Nota prévia: este texto não é simpático

Existe num certo Portugal uma antipatia emigrante. Descobri com estas crónicas no P3 que há quem olhe para aqueles que vivem fora como se de gentalha da pior espécie se tratasse.


O “salto” sempre foi mal visto por um país que é, muitas vezes, feito de invejas. Há-de ser por isso, e não pelo seu contrário mais óbvio, que as porteiras e os pedreiros em França merecem tanta vergonha alheia. Terá sido aliás pelo esnobismo nacional que a crítica intelectual arrasou com o filme de Ruben Alves.

Num comentário nas redes sociais ao meu último texto alguém escreveu qualquer coisa do género: “Tu foste para fora e ainda te queixas? Então e eu que fiquei aqui?”. O tom era ligeiramente diferente, mas esta é uma casa de respeito.

  

O emigrante nunca foi bem visto. O problema tem, contudo, contornos mais profundos. O sistema nervoso lusitano é particularmente avesso ao sucesso e à felicidade, até. É de bom-tom cultivar-se um certo fastio pela vida. Cai bem que se mantenha um quase permanente ar de mágoa. Fazemos (e observem o uso da primeira pessoa do plural) o culto da desgraça, preferimos a tristeza: nossa e, especialmente, dos outros. O português padrão não tolera que alguém se dê bem na vida. Pior, não aceita que um tipo normal decida ser dono do seu destino e assumir os riscos das decisões que toma.

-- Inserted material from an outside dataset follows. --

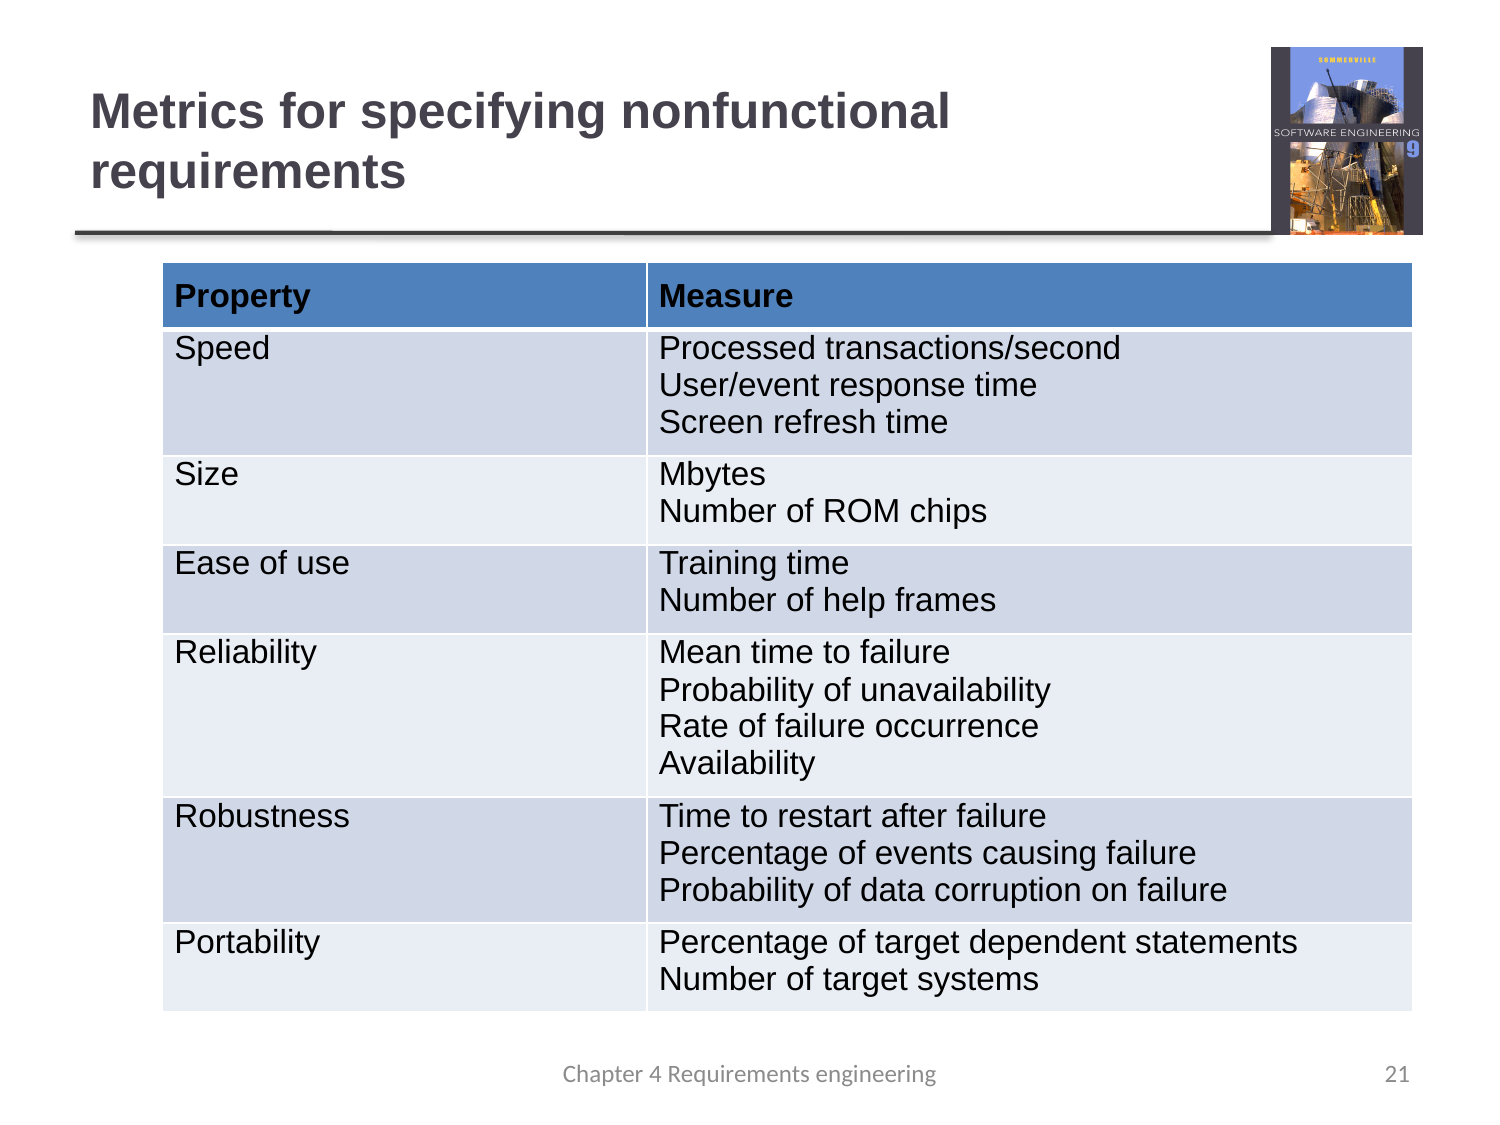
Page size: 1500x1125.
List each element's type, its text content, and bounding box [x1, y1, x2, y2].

A emigração tem a ela associada histórias de diferentes enredos. Há verdadeiros dramas familiares e pessoais. Marido, mulher e filhos separados. Gente de coragem que se sacrifica (ainda mais) para garantir o presente (até mais do que o futuro) daqueles que ama e de si próprio, numa verdadeira luta pela sobrevivência. Há também os outros, aqueles que simplesmente quiseram ou puderam virar a página e que o fizeram só porque são dotados de livre arbítrio.

Ficar, nos dias que correm, talvez seja a maior das ousadias, só comparável à de voltar. Não vos vou falar da vida que levo. É desnecessário, aborrecido e, bem vistas as coisas, não nos conhecemos assim tão bem. Mas emigrar, mesmo que por livre vontade, não é fácil (e se não experimentaram não sabem do que falam). Não sabem o que é estar longe, sem uma auto-estrada que nos leve de volta. Não fazem ideia o que é chegar a um país que nos é estranho sem conhecer ninguém. Não imaginam o que é precisar das nossas gentes e só as ter pelo Skype. O que é estar sozinho numa casa vazia. O sentir no peito uma saudade que só sabíamos de nos contarem. Portugal corre o risco de estar a criar, novamente, dois países: o de lá e o de cá. E isso, então, não nos levará a lado nenhum. Todos nós — e da equação não excluo sequer aqueles que acham que falo de barriga cheia — vivemos uma jornada estranha em que amanhã já é demasiado distante para se saber ao certo. Estar vivo e ser português é, nestes tempos, um acto de grande coragem.

Chamem-me o que quiserem, mas não nos censurem por tentarmos fazer a nossa parte. E não se preocupem, estamos só a cuidar das nossas vidas.